Figure displays the sequence of search steps for the face detection. We begin by searching for possible face or head-like blobs in the image. The detected blob candidates are examined to obtain an approximation of their contours. If these exhibit a face-like contour, their interior is scanned for the presence of eyes. Each of the possible pairs of eyes detected in the face are examined one at a time to see if they are in an appropriate position with respect to the facial contour. If they are, then we search for a mouth isolated by the facial contour and the position of the detected eyes. Once a mouth has been detected, the region to be searched for a nose is better isolated and we determine the nose position. Lastly, these facial coordinates are used to more accurately locate the iris within the eye region, if they are visible. The final result is a set of geometrical coordinates that specify the position, scale and pose of all possible faces in the image. The last few stages will be discussed in Chapter 4 which utilizes the facial coordinates to normalize the image and perform recognition. Note the many feedback loops which propagate data upwards in the hierarchy. These are used by the later stages to report failure to the preliminary stages so that appropriate action can be taken. For instance, if we fail to find a mouth, the pair of possible eyes that was used to guide the search for the mouth was not a valid one and we should consider the use of another possible pair of eyes.
Note the qualitative comparison of the different stages on the right of Figure . This is a figurative description of the coarse-to-fine approach of the algorithm. The initial stages of the search are very fast and coarse since they use low resolution operators. Furthermore, these operators are used to search relatively large regions in the image. Additionally, the early stages are robust to noise and do not need to have constrained data to function.
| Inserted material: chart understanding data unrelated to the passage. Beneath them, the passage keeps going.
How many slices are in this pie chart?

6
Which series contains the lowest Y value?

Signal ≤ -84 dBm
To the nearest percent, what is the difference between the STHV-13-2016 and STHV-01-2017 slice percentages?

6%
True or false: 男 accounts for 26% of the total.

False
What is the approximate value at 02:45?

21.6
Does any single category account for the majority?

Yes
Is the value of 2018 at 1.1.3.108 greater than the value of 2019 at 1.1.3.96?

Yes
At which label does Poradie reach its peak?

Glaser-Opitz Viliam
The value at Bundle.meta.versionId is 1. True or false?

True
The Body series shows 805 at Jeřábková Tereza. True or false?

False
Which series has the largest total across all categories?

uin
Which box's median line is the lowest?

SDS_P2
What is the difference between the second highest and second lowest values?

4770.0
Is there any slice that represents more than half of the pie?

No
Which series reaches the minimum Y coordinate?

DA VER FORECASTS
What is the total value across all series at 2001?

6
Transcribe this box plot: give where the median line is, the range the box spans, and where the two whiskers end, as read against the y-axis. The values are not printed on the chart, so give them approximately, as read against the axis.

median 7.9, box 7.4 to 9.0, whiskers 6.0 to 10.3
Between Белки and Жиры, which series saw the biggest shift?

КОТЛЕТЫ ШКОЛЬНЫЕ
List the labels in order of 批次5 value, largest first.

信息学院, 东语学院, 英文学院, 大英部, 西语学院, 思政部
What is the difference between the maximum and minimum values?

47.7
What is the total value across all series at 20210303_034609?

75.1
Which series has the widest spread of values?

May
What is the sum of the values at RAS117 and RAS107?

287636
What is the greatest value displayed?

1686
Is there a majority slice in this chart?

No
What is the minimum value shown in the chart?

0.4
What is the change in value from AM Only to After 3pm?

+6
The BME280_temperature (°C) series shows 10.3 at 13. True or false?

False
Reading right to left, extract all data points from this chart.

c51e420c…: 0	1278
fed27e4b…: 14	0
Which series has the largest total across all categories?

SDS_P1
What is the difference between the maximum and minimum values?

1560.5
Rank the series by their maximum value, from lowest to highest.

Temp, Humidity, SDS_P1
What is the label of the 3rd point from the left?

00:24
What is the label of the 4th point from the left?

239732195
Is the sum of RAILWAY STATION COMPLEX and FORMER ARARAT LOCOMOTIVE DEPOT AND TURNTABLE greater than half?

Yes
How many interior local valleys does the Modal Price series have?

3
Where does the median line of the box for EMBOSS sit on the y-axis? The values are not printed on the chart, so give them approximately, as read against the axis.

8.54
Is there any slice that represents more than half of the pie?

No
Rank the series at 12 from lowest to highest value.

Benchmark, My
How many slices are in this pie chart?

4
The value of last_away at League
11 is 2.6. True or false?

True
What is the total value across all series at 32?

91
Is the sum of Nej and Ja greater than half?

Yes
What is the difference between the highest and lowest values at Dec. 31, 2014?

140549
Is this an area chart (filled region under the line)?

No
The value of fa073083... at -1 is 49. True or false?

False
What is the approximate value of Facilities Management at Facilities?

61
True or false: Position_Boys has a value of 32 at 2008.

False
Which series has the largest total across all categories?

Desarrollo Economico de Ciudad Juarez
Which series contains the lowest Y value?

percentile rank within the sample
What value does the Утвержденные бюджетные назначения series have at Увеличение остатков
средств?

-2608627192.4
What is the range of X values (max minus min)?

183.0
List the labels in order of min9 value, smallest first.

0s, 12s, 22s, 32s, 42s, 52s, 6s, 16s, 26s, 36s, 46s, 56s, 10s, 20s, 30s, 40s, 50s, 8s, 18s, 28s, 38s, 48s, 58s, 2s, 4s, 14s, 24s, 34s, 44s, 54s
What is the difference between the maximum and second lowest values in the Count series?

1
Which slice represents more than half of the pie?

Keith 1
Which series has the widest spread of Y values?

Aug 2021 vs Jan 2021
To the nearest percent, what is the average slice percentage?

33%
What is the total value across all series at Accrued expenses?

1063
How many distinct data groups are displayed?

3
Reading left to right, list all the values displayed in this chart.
Later stages yield more precise localization information and use high resolution, slow operators. However, they are sensitive to distracting external data or noise and therefore need to be applied in a small, constrained window for a local analysis. In other words, they need to be guided by the previous, robust stages of the search. This figurative description of the stages is merely intended to reflect the spirit with which detection is to be approached. In short, it begins with a 'quick and dirty' estimate of where the face is and then slowly refines its localization around that neighbourhood by searching for more precise albeit elusive targets (such as the iris). This concept (coarseness to fineness) will become clearer as the individual stages of the algorithm and their interdependencies are explained later.
We implement this hierarchical search as a control structure which utilizes a palette of tools that includes the biologically and perceptually motived computations developed in Chapter 2. These are used to extract low-level geometrical descriptions of image data which will be processed to generate a robust and accurate localization of the face.
Note that the detection algorithm is based on a variety of heuristics that vaguely describe a model for the human face. The multitude of thresholds and geometric relationships that we introduce at each stage of the localization define our model of the human face cumulatively. Furthermore, the thresholds and constraints on this face model have been kept relatively lax to allow for a wide range of face imaging situations. Consequently, the numerical parameters that are utilized are not critical, nor are they optimal or unnecessarily sensitive. Rather, the parameters allow for large margins of safety and are forgiving, allowing face detection to proceed despite noise, variations, etc. Thus, a flexible, forgiving model gives the system greater robustness and fewer misdetections. In fact, a face is such a multi-dimensional, highly deformable object that an explicit, precisely parametrized model would be very difficult to derive and manipulate.